POR SEGUNDO LLORENTE, S.J.

PRELIMINARES HISTORICOS

Las lanchas Balleneras

Al estudiar el estado religioso y social de los eskimales, que viven desparramados por las costas del mar glacial desde la desembocadura del Yukon hasta la del río Mackenzie, en el norte del Canadá, nos encontramos con que la mayor catástrofe que visitó a estos indígenas fue el haberse puesto en contacto con las expediciones balleneras antes que con ninguna otra clase de hombres blancos.

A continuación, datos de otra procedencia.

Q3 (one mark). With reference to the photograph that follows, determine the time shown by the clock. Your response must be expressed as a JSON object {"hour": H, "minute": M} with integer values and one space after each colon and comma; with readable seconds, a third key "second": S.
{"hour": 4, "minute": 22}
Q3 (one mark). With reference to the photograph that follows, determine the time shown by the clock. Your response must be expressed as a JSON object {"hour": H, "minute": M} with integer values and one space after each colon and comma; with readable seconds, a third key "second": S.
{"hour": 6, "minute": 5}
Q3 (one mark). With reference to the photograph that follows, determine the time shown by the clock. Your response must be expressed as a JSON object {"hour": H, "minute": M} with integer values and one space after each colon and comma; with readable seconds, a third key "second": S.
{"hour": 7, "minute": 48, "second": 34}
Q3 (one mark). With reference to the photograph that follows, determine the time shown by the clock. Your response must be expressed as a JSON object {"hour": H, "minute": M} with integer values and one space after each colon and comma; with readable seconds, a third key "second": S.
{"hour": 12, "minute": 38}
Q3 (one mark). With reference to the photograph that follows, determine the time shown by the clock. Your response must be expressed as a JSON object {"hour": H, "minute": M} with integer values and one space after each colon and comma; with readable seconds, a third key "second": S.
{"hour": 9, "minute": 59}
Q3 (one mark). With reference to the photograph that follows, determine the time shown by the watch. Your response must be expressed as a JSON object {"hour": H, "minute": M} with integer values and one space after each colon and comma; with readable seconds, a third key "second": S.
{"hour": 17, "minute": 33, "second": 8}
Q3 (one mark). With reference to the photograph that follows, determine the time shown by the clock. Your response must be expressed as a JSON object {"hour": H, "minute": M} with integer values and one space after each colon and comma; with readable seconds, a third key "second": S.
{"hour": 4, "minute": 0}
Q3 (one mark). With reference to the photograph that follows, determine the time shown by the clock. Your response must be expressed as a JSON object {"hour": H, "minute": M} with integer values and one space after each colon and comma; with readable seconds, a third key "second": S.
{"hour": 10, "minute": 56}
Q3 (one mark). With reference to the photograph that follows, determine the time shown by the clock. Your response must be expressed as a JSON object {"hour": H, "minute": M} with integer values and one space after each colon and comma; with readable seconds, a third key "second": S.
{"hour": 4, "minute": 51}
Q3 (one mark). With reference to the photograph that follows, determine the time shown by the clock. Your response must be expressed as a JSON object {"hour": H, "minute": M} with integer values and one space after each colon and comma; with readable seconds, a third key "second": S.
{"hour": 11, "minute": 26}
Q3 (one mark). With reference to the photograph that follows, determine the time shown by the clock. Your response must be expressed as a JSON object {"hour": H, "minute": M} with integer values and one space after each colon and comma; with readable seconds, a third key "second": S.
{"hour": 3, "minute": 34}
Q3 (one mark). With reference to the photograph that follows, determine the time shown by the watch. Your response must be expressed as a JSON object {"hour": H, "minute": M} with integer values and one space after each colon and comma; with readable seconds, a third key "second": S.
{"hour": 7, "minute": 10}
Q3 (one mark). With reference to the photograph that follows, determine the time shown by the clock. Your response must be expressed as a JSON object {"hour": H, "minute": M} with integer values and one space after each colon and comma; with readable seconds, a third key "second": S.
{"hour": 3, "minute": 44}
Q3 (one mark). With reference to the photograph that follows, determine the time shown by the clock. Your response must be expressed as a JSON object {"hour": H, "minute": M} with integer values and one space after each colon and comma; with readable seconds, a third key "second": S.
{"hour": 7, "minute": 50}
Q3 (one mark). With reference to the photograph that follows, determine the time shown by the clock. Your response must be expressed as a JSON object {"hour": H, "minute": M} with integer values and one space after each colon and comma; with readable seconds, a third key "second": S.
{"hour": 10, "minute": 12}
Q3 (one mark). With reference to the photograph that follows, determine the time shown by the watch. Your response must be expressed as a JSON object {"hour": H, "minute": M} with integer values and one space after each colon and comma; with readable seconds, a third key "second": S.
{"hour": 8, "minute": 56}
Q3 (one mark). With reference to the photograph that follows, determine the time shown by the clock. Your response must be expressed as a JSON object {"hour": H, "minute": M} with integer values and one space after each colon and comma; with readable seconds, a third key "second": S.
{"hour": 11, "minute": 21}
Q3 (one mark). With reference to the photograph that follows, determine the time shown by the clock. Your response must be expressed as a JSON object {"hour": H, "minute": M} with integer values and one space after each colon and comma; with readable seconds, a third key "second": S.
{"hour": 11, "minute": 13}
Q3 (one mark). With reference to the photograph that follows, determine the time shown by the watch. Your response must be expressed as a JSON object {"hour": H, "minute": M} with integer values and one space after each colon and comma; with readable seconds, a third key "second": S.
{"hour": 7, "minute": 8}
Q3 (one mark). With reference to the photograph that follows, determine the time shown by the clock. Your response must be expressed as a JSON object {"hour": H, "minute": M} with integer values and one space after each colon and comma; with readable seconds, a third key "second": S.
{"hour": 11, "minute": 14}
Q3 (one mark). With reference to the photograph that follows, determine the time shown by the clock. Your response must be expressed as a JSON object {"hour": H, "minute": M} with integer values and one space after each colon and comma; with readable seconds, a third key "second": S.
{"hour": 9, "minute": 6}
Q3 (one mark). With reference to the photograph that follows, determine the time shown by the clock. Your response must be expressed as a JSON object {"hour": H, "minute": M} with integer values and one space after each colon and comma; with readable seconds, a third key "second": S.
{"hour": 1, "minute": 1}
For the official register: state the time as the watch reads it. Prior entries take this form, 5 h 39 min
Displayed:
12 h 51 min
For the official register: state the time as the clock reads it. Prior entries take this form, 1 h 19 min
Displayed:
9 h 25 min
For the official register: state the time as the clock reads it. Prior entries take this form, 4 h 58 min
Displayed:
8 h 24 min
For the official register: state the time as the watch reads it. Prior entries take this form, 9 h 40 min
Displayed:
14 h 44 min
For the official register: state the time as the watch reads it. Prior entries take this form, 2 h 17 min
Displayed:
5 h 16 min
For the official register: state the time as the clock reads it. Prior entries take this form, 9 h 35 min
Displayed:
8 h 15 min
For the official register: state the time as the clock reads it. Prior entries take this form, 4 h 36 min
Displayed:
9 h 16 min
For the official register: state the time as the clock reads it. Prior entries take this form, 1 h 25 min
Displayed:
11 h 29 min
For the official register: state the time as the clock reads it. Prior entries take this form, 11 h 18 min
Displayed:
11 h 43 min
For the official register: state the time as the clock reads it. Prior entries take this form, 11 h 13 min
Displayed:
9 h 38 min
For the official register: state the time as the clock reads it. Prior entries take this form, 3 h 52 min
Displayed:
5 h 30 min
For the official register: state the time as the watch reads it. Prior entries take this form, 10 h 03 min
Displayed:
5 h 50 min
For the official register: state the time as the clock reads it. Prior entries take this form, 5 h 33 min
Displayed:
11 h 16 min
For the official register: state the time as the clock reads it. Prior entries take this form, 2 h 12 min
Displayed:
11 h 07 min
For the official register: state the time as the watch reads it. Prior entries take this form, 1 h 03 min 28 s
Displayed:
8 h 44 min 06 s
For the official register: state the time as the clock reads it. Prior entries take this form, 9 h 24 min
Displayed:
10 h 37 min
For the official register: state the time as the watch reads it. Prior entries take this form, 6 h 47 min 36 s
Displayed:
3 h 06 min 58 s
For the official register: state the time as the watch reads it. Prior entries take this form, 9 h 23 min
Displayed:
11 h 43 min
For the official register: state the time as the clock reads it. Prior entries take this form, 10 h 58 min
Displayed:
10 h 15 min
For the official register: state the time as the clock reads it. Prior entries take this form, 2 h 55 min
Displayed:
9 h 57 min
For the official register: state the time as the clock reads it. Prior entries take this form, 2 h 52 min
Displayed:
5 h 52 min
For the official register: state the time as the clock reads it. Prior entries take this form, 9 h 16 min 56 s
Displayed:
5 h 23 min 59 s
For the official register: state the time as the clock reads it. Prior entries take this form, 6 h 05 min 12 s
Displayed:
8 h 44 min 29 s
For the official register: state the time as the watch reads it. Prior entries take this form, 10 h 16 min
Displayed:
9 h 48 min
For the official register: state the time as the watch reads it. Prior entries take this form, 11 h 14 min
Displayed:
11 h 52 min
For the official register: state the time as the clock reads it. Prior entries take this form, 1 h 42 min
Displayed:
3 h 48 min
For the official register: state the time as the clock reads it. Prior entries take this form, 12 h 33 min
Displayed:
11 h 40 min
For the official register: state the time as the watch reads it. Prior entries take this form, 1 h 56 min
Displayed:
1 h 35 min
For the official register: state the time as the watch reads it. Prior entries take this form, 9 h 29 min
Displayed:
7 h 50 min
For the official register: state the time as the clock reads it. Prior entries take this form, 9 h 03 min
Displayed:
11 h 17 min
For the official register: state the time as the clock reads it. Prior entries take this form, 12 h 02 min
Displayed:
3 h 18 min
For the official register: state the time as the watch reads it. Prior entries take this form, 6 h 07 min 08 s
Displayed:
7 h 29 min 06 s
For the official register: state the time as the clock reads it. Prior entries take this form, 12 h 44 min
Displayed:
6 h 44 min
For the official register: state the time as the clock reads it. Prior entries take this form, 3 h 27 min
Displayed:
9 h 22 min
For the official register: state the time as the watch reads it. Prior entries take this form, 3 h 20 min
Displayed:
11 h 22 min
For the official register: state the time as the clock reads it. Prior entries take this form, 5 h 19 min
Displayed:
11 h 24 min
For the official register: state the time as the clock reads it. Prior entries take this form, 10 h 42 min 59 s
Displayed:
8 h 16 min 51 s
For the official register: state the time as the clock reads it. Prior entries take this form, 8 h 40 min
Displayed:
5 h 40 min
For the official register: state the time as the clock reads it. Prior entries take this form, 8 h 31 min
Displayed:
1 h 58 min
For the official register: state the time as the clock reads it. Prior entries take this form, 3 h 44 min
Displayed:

Los blancos de aquellas expediciones fueron para ellos seres misteriosos, como los soldados de Cortés para los indios mejicanos. La diferencia, sin embargo, está en que Cortés rezaba las horas de Nuestra Señora en un librito que llevaba siempre en el bolsillo, mientras que los capitanes de los barcos balleneros eran individuos desalmados, más voraces que vampiros y de conciencias anchas como los mares que navegaban.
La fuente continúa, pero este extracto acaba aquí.